Problem to work on: Please summarize the reader Q&A below in three sentences.
-- Reading text follows --
“a while ago you posted things you wanted to accomplish or do before you die. the one that stuck out for me was where you mentioned having sex for money. so my question is, a) how do you plan on doing this? b) how can i make that me? c) would i be charged per hole?”
sigh. this is probably where i should draw the line and stop before i get myself into trouble, but i did promise i would answer every single question i received. yes, it’s true, i am not opposed to the idea of having sex for money, and i would like to experience it someday. before everyone starts to judge, please take the time to at least attempt to understand. i consider myself sexually adventurous, and i am down to try pretty much anything at least twice. i like to do things for the sake of experience. before i go about making this happen, i need to be and feel a certain way. i will not do this as an act of extreme desperation, and i will not do this if i feel it is my only option or if i’m feeling forced into it. i will do it when i truly want to and feel mentally capable and prepared for it. a lot of people have this image of a women selling sex as dirty, obscene, pitiful, etc. i think there is a major difference between selling sex because it is the only option and selling sex because you want to do it for the experience. i truly see nothing wrong with a woman making her own choices with her own body (pro-choice, holla!)…and really, who are we to judge? for the record, i also want to pay for sex at least once in my life as well.
so…
a) i’ll decide on that once i feel ready.
b) i am not sure.
c) i don’t even have anal sex in my personal life.

—————
“how do you feel about life without sex? how do you reconcile your current self with the prospect of living into your seventies?”
life without sex? probably pointless. for sure boring. are we talking about sex as intercourse? or sex as a whole…as if we were all the same people with the same body parts probably made out of cardboard or something…and there was no sex being thrown in our faces daily like it is in the general media? let’s pretend it’s the act of sex so we don’t over-complicate things. is this excluding sex with myself? i think maybe if i’ve never had sex before, then it wouldn’t be such a big deal. i guess you don’t miss what you don’t know. but if i could never have sex again from this point on, i’d either kill myself or find something else to keep me occupied…and that’s when things get interesting.
i hope i live into my seventies at least. i love my twenty-one year old body, and i try to take good care of it. i don’t mind the thought of aging because with age comes wisdom, and everyone ages. things like plastic surgery and botox really gross me out because it is so fucking unnatural. i don’t really think about aging a whole lot, instead i try to live in the moment and appreciate what i have while i have it. overall, i’m pretty excited about life (you caught me on a good day).
-- Reading text concluded --
-- Given entries follows --
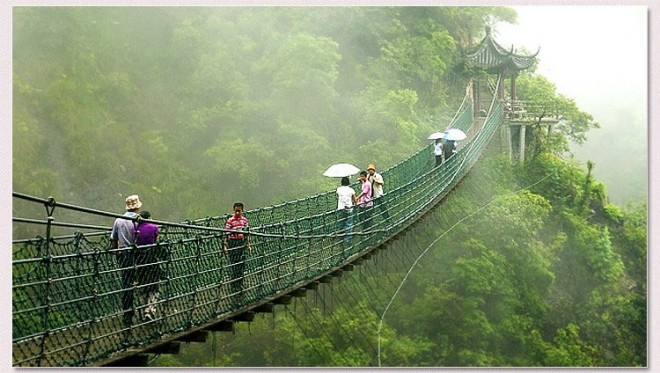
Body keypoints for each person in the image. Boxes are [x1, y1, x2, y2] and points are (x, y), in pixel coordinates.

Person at [110, 194, 142, 326]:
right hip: (138, 254)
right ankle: (144, 311)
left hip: (124, 254)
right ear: (137, 208)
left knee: (127, 284)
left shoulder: (118, 220)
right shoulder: (139, 219)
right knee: (142, 282)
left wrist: (117, 252)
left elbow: (113, 239)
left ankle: (127, 313)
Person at [133, 210, 162, 322]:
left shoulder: (134, 229)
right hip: (151, 259)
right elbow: (156, 242)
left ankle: (142, 310)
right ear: (149, 218)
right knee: (154, 286)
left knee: (142, 286)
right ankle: (149, 310)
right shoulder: (153, 227)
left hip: (139, 260)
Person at [223, 202, 251, 300]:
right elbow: (225, 233)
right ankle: (234, 284)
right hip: (233, 243)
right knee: (234, 263)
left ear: (242, 211)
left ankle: (240, 283)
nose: (237, 213)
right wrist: (225, 246)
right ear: (233, 210)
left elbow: (247, 233)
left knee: (241, 263)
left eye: (239, 211)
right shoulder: (230, 221)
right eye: (236, 211)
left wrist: (248, 245)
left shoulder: (244, 221)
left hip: (241, 243)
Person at [336, 176, 357, 245]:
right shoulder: (351, 190)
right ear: (348, 182)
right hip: (349, 208)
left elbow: (337, 196)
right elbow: (354, 200)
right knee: (349, 224)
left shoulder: (338, 189)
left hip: (341, 208)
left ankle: (340, 238)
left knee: (341, 223)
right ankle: (348, 240)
-- Given entries concluded --
Exercise response: Answering a reader's question about selling sex, the writer says they are open to trying it for the experience, but only when they truly want to and feel mentally prepared, never out of desperation or because they feel forced. The writer sees a major difference between selling sex by choice and selling it as the only option, defends a woman's right to make her own choices with her own body, and adds that they also want to pay for sex at least once. In a second answer, the writer calls life without sex probably pointless and boring, hopes to live into their seventies, finds plastic surgery and Botox unnatural, and tries to live in the moment.